What is the IVC Stasis animal model of thrombosis?

Answer 37

This involves suturing the inferior vena cava to total occlusion, preventing blood flow. This leads to clot formation in the ‘dead-end’ due to the wall injury. This does of course mimic complete occlusion, and can demonstrate both features of acute (early) and chronic (developed) DVT.

However, due to the lack of blood flow, this makes it harder to study therapeutics as they are not delivered as they otherwise may be.

Question 38

What is the IVC Stenosis animal model of thrombosis?

Answer 38

This is similar to stasis, but involves endothelial damage from compression followed by only partial occlusion; the IVC is sutured around a needle which is then removed, allowing a reduced blood flow to continue. This allows study of both acute and chronic vein thrombosis.

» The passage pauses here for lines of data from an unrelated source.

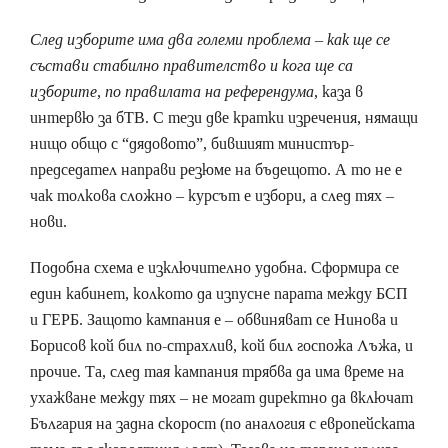
След изборите има два големи проблема – как ще се
състави стабилно правителство и кога ще са
изборите, по правилата на референдума
, каза в
интервю за бТВ. С тези две кратки изречения, нямащи
нищо общо с “дядовото”, бившият министър-
председател направи резюме на бъдещото. А то не е
чак толкова сложно – курсът е избори, а след тях –
нови.
Подобна схема е изключително удобна. Сформира се
един кабинет, колкото да изпусне парата между БСП
и ГЕРБ. Защото кампания е – обвиняват се Нинова и
Борисов кой бил по-страхлив, кой бил госпожа Лъжа, и
прочие. Та, след тая кампания трябва да има време на
ухажване между тях – не могат директно да включат
България на задна скорост (по аналогия с европейската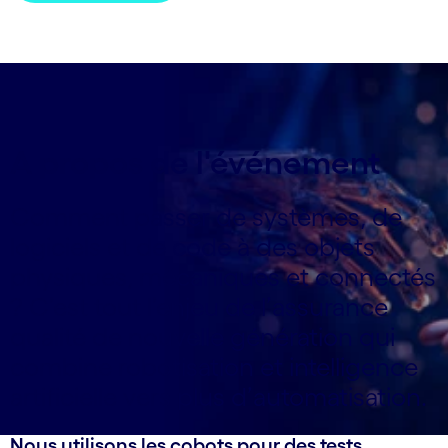
A propos de l'événement
Comment passer de systèmes, de
logiciels et de code à des objets
physiques, mécaniques et connectés
? C’est tout l’enjeu de l’assurance
qualité de nouvelle génération qui
combine robotisation et intelligence
artificielle vers plus d’automatisation.
Nous utilisons les cobots pour des tests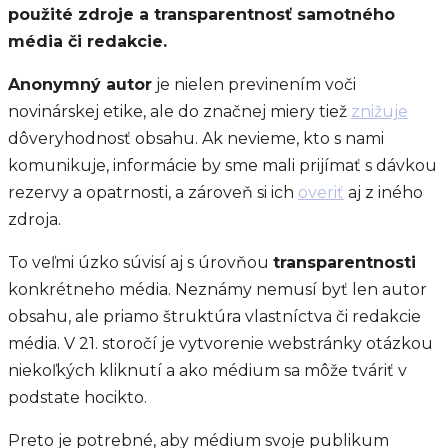
použité zdroje a transparentnosť samotného
média či redakcie.
Anonymný autor
je nielen previnením voči
novinárskej etike, ale do značnej miery tiež
znižuje
dôveryhodnosť obsahu. Ak nevieme, kto s nami
komunikuje, informácie by sme mali prijímať s dávkou
rezervy a opatrnosti, a zároveň si ich
overiť
aj z iného
zdroja.
To veľmi úzko súvisí aj s úrovňou
transparentnosti
konkrétneho média. Neznámy nemusí byť len autor
obsahu, ale priamo štruktúra vlastníctva či redakcie
média. V 21. storočí je vytvorenie webstránky otázkou
niekoľkých kliknutí a ako médium sa môže tváriť v
podstate hocikto.
Preto je potrebné, aby médium svoje publikum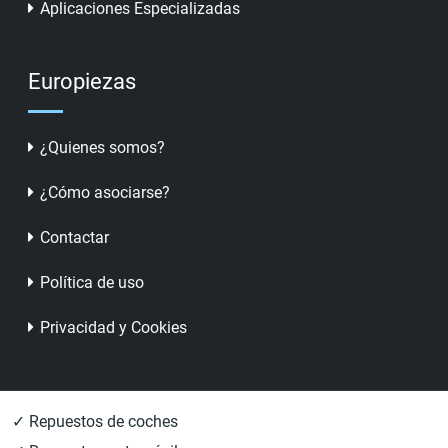
Aplicaciones Especializadas
Europiezas
¿Quienes somos?
¿Cómo asociarse?
Contactar
Política de uso
Privacidad y Cookies
✓ Repuestos de coches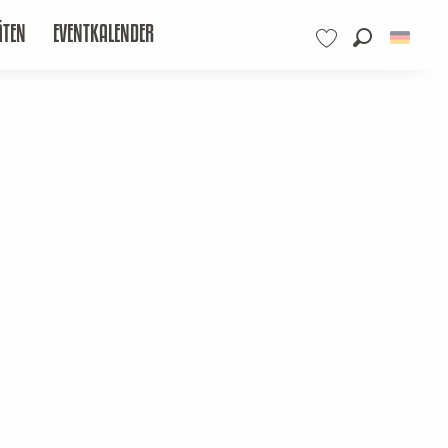
ÄTEN
EVENTKALENDER
Suche
Voir les favoris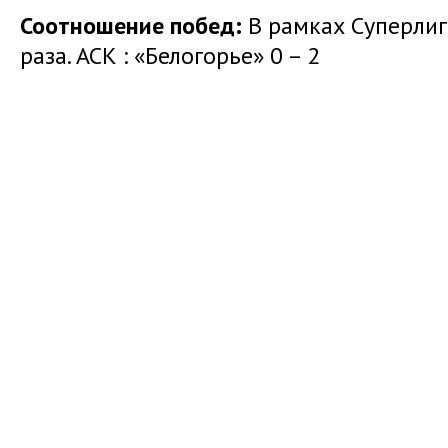
Соотношение побед:
В рамках Суперлиг
раза. АСК : «Белогорье» 0 – 2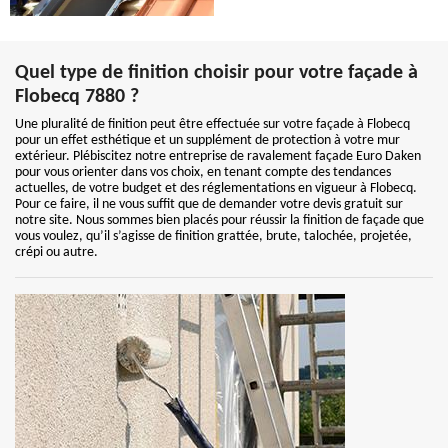
Quel type de finition choisir pour votre façade à
Flobecq 7880 ?
Une pluralité de finition peut être effectuée sur votre façade à Flobecq
pour un effet esthétique et un supplément de protection à votre mur
extérieur. Plébiscitez notre entreprise de ravalement façade Euro Daken
pour vous orienter dans vos choix, en tenant compte des tendances
actuelles, de votre budget et des réglementations en vigueur à Flobecq.
Pour ce faire, il ne vous suffit que de demander votre devis gratuit sur
notre site. Nous sommes bien placés pour réussir la finition de façade que
vous voulez, qu’il s’agisse de finition grattée, brute, talochée, projetée,
crépi ou autre.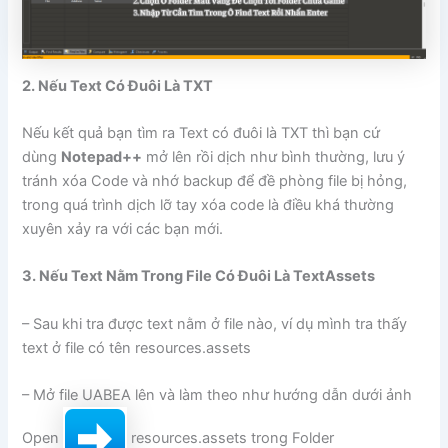
2. Nếu Text Có Đuôi Là TXT
Nếu kết quả bạn tìm ra Text có đuôi là TXT thì bạn cứ
dùng
Notepad++
mở lên rồi dịch như bình thường, lưu ý
tránh xóa Code và nhớ backup để đề phòng file bị hỏng,
trong quá trình dịch lỡ tay xóa code là điều khá thường
xuyên xảy ra với các bạn mới.
3. Nếu Text Nằm Trong File Có Đuôi Là TextAssets
– Sau khi tra được text nằm ở file nào, ví dụ mình tra thấy
text ở file có tên resources.assets
– Mở file UABEA lên và làm theo như hướng dẫn dưới ảnh
Open
resources.assets trong Folder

Unlike IVC Stasis, this can produce non-occlusive, laminar, clots. However, it is not reproducible as the thrombus size varies hugely and sometimes fails to form altogether.

Question 39

What is the Electrolytic animal model of thrombosis?

Answer 39

This is accomplished by inserting a needle into the IVC and performing electrolysis, leading to platelet aggregation around the needle.

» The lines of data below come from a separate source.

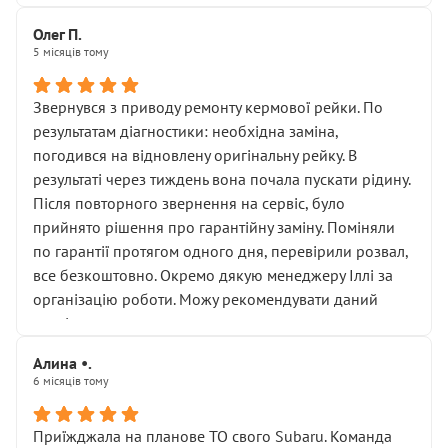
Олег П.
5 місяців тому
Звернувся з приводу ремонту кермової рейки. По
результатам діагностики: необхідна заміна,
погодився на відновлену оригінальну рейку. В
результаті через тиждень вона почала пускати рідину.
Після повторного звернення на сервіс, було
прийнято рішення про гарантійну заміну. Поміняли
по гарантії протягом одного дня, перевірили розвал,
все безкоштовно. Окремо дякую менеджеру Іллі за
організацію роботи. Можу рекомендувати даний
сервіс.
Алина •.
6 місяців тому
Приїжджала на планове ТО свого Subaru. Команда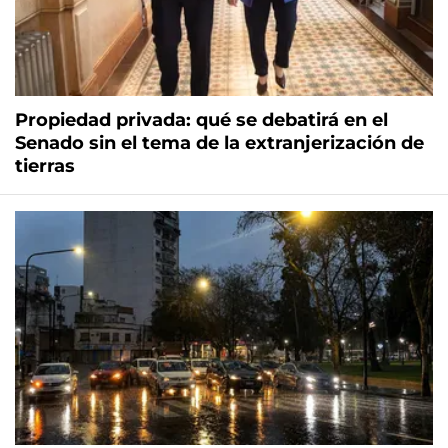
Propiedad privada: qué se debatirá en el
Senado sin el tema de la extranjerización de
tierras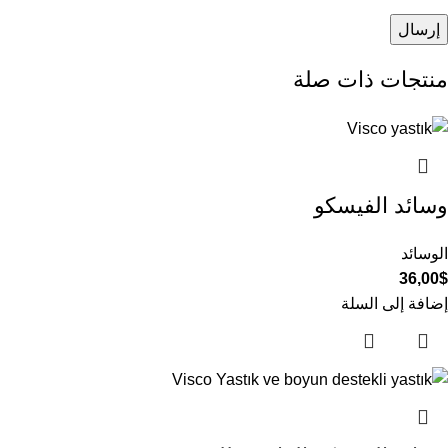
منتجات ذات صلة
وسائد الفيسكو
الوسائد
36,00
$
إضافة إلى السلة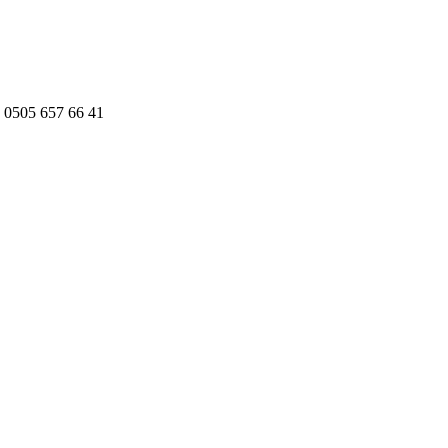
 0505 657 66 41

This produces a consistent thrombus size, and is non-occlusive so suitable for therapy studies, but takes far longer to perform (around 15 minutes) and the needle entry point can provide another point of damage that leads to clotting.

Question 40

What therapies target platelet aggregation?

Answer 40

Aspirin
Clopidogrel & Ticlopidine
GPIIb-IIIa Inhibitors

Question 41

How does Aspirin target platelet aggregation for therapy?

Answer 41

This permanently inhibits cyclooxygenase-1 through acetylation, in order to produce an anti-inflammatory and analgesic effect. However, it is also capable of reducing the rate of platelet aggregation by blocking production of a part of the pro-platelet aggregation signalling network: TxA2.

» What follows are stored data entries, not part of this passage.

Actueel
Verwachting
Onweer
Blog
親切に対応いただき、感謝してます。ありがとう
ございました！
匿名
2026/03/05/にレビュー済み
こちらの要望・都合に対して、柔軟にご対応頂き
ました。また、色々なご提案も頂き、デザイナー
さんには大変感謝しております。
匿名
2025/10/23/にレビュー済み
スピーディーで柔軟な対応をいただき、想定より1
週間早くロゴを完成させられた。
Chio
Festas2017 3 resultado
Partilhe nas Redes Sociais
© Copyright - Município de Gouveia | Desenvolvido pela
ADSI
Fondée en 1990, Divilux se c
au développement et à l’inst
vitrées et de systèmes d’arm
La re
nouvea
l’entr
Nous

This effect only lasts for the lifetime of the platelets present at the time of the dose, so must be taken every 7-10 days.

Question 42

How do Clopidogrel & Ticlopidine target platelet aggregation for therapy?

Answer 42

These are thienopyridine derivatives that prevent platelet aggregation by preventing ADP from binding to the P2Y12 receptor.

Question 43

How do GPIIb-IIIa Inhibitors target platelet aggregation for therapy?

Answer 43

Examples of these include tirofiban, eptifibatide and abciximab monoclonal antibodies.

These inhibit platelet-platelet adhesion by disrupting this receptor, as well as preventing prothrombin from binding and hence decreasing thrombin production.

Question 44

What therapies target the clotting cascade?

Answer 44

Heparin
Hirudin
Dabigatran
Rivaroxaban
Fondaparinux
Vitamin K Antagonists

Question 45

How does Heparin target the clotting cascade to prevent thrombosis?

Answer 45

This complex aminoglycan binds to endothelial cells and increases antithrombin activity 1,000-fold, promoting the neutralisation of thrombin and factor Xa.

Because heparin is a polysaccharide it can have widely varying lengths. It is often fractionated for pharmaceutical use, with the chains less than 8kDa (Low Molecular Weight Heparin – LMWH) being used due to its more potent inhibition of Xa and weaker inhibition of thrombin.

Question 46

How does Hirudin target the clotting cascade to prevent thrombosis?

Answer 46

This is a protease inhibitor taken from the salivary glands of leeches (Hirudo medicinalis), and has been used historically to reduce swelling due to the hirudin transferred upon biting. Its action relies upon restriction of thrombin activity.

Lepirudin (a recombinant version) and bivalirudin (an analogue) are also now available.

Question 47

How does Dabigatran target the clotting cascade to prevent thrombosis?

Answer 47

This directly inhibits thrombin.

Question 48

How does Rivaroxaban target the clotting cascade to prevent thrombosis?

Answer 48

This inhibits Xa.

Question 49

How does Fondaparinux target the clotting cascade to prevent thrombosis?

Answer 49

This is a synthetic polysaccharide that inhibits Xa.

Question 50

How do Vitamin K Antagonists target the clotting cascade to prevent thrombosis?

Answer 50

These inhibit Vitamin K Epoxide Reductase, preventing synthesis of thrombin and active forms of factors VII, IX, X and proteins C and S.

Examples include coumarins, warfarin and phenindione.